C fled to Mexico. Police know A is involved and looking for him. Negrete's men broke into my office and looking for me. Cannot go home. Has there been a leak? Need to know. Be careful. Am floating until I hear from you. F.
It took him only moments to write the message. The sweat from his hands smeared some of the ink as he fumbled with the paper, folding it, but it was perfectly legible. He was so slick with perspiration he began to smell a dank odor overriding that of the gasoline. It was not the stench of body odor—for some reason, chemical he guessed, he had never had that problem—but something like the smell of damp wool.
He jerked his eyes up from the paper. Jesus Christ, he thought suddenly. What a ludicrous idea. Wool was a neglected commodity in Houston, certainly in July. There wasn't any smell besides the gasoline. What in the hell was the matter with him? Was this the way it started, reality and hallucination jumping back and forth across their boundaries, short-circuiting? Was he loosing his grip on this? Could he trust himself? Jesus. He couldn't start thinking like that now. He wouldn't let himself.

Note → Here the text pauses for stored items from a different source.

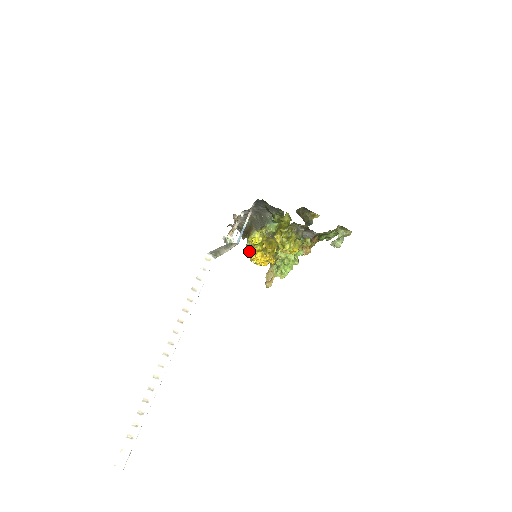
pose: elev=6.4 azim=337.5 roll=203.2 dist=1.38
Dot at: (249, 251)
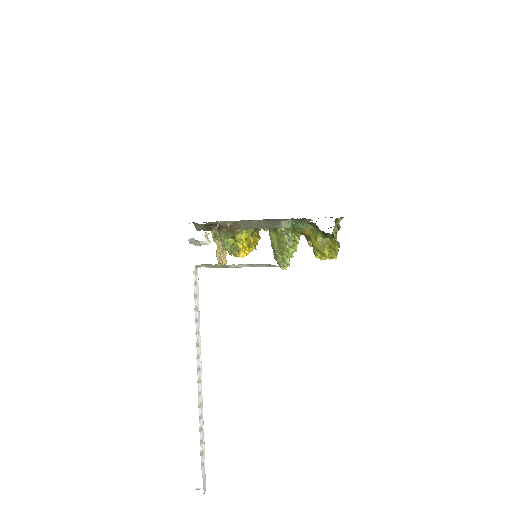
Dot at: (231, 248)
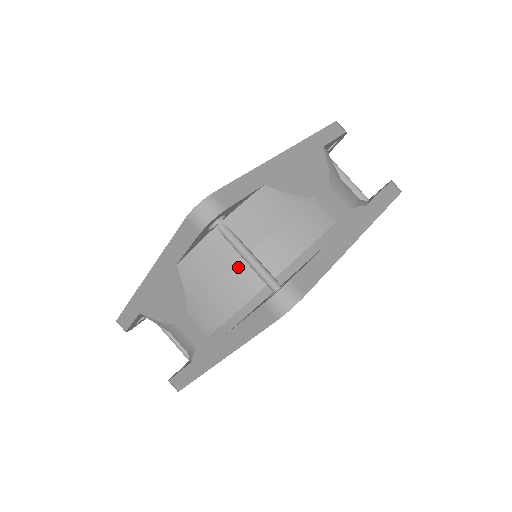
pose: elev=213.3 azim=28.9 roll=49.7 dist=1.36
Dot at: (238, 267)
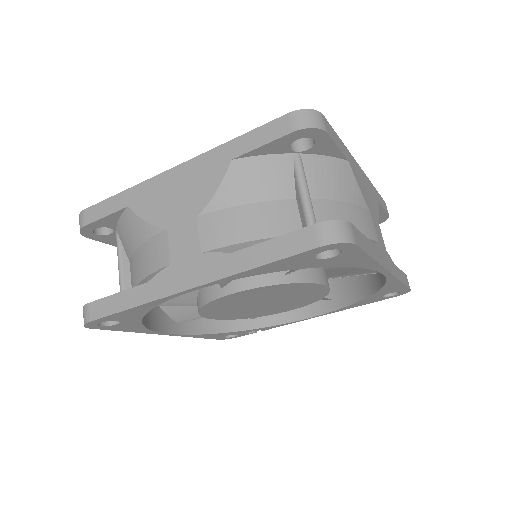
Dot at: (286, 202)
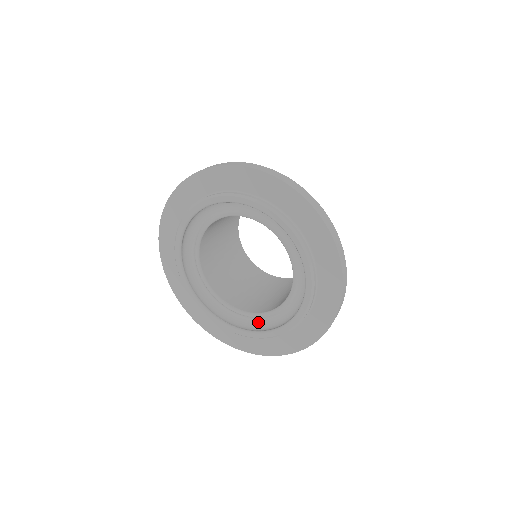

Looking down at the paper again, he tried to think if there was anything else he should have said in the message. He decided not. Anything more would have sounded unprofessional. He tore another sheet of paper from Cliff's notebook and folded it into a triangle, reminding him at this moment, but never before, of those little hats his older brother used to make for him out of folded newspapers. Closing the car door, which he had opened to dissipate his collection of odors and, he hoped, to catch a stray wisp of air, he started the car and drove back to the garage. He circled the block clockwise this time, so he would be in the lane next to the landscaping. He stopped and got out, leaving the Volvo running as he stood on his toes and jammed the paper triangle into the metal band.
The only drawback to having a dead drop in a parking garage was that it cost you a minimum of $1.25 every time you delivered or picked up a message. He took his ticket from the machine, waited for the arm to rise, and drove up to the second floor. A car was parked in space 28, so he stopped, left the Volvo idling again, and slipped the folded note behind the pillar, making sure it couldn't be seen from the aisle, making sure it was wedged tightly and wouldn't fall out. When he got back into the car he drove up to the top floor and found an empty parking space facing downtown. He had paid for an hour anyway, and he had nowhere to go. In fact, it was best if he stayed "hidden."
The top floor was almost empty, and he found a parking space with empty spaces on either side so he could open the front doors on the Volvo once again. He stared across the tops of the trees to the stalagmites of downtown. He needed to take stock. What the hell had happened? All of a sudden everything was falling apart. What did he really think were his odds of coming out of this unscathed? Always before, when he had imagined the aftermath of the assassination, he had pictured himself opening the newspaper the next morning and reading about it. Of all the city's inhabitants, only he would know the truth. Smugly, he would follow the investigation in the newspapers and on television, knowing the heady feeling of true, anonymous power. The man behind the scenes. The highest position of real authority.